> **List of tasks**
[a] Please list every person named in the article on Narok's wheat harvest.
[b] Write the next part of the article on Narok's wheat harvest, picking up after its final sentence.

Tuesday, August 13th, 2019 00:00 | By
Wheat farming. Photo/Courtesy

Stem rust, poor rainfall and quelea birds invasion has compromised this year’s wheat yields in Narok, the biggest producer in the country.

Farmers have harvested less then ten, 90 kg bags per acre, down from the expected 30 bags. Agricultural officials say most farmers are harvesting between three and seven bags per acre, the worst since 1999 when there was a crop failure.

“Rains were below average and came too late, after the farmers had already planted. Stem rust and later a bird invasion made the situation worse,” Shem Shikuku, the Narok Agricultural officer said.

Farmers said they planted certified seeds and practised good crop husbandry. However, they are accusing the Kenya Seeds Company Ltd of selling seeds susceptible to the fungal disease.

They also accused the county government of failing to avail pesticides and aircraft to contain quelea birds menace despite having advance knowledge that the avians were migrating to wheat fields from breeding grounds at Lake Natron, Tanzania.

Large-scale farms 

John Koini, a farmer from Ololulunga area, says he gathered less than 10 bags an acre from 150 acres. He accuses authorities of abandoning farmers in the last few years.

 “Last year, fall worms wrecked untold losses. Pesticides were inadequate and expensive. We pleaded for subsidies but nobody heard our appeals,” he said.

Duncan Totona, also a large-scale farmer from Olopito, said the destructive birds which fly in thousands invaded his farm late last month as the crop was ripening. “I wonder how I will repay a Sh1.8 million loan I had borrowed from a local bank to finance the crop,” he said. 

He said more than three decades since stem rust was first reported in Narok, research to find seeds resistant to the disease have flopped.

> **Dataset items**
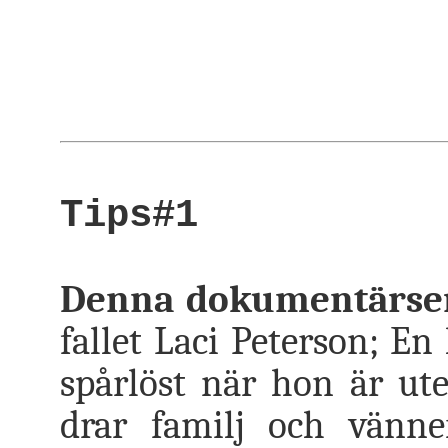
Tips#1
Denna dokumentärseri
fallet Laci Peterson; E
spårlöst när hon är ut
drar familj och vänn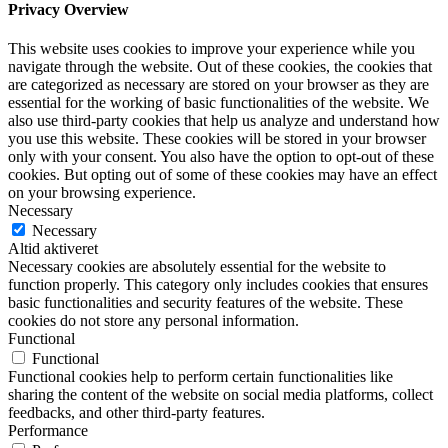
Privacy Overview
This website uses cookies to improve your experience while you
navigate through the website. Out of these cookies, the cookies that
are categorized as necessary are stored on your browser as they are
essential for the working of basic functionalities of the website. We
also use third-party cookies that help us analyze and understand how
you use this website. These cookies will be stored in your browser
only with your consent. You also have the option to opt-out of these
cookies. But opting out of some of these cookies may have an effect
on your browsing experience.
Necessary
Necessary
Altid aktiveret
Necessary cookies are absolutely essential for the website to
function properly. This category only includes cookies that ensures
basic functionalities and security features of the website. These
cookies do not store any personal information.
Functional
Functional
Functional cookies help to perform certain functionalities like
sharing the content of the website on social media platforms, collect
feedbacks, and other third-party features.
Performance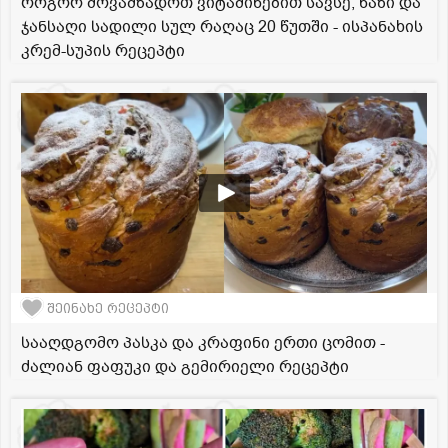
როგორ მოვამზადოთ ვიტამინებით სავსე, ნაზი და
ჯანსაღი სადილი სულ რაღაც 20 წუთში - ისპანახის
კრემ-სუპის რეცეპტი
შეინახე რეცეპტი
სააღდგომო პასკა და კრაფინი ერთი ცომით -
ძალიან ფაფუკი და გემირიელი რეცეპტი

> **Answers to the exercises**
[a] Shem Shikuku, John Koini, Duncan Totona

[b]
Shikuku said the ministry is assisting farmers with technical support to combat diseases and pests, adding that it acted when birds invaded farms. “If we didn’t deploy personnel and other logistics, destruction would have been bigger,” he said. 

Worse, farm gate price of Sh2,500 a bag is too low. They want millers to start buying their produce to stablise prices. “The price traders are offering is too low to make us meet our overheads. It will fall further if millers fail to come,” said Lekina Kameto, from Oloshapani area in Narok South.

Huge stocks 

A field manager with an Eldoret-based miller, who declined to be named, said millers were yet to agree on prices to offer farmers, adding that most of them have huge stocks in their godowns from previous two harvests and imports. 

The main agricultural activity in the county is livestock keeping, followed by wheat, barley, maize, beans, Irish potatoes and horticultural farming.  

Wheat is the second most important cereal grain crop after maize and is grown in areas such as  Narok, Kitale, Nakuru, Trans-Nzoia, Uasin Gishu as well as parts of Laikipia, among others. The major variety of wheat grown in Kenya is Durum.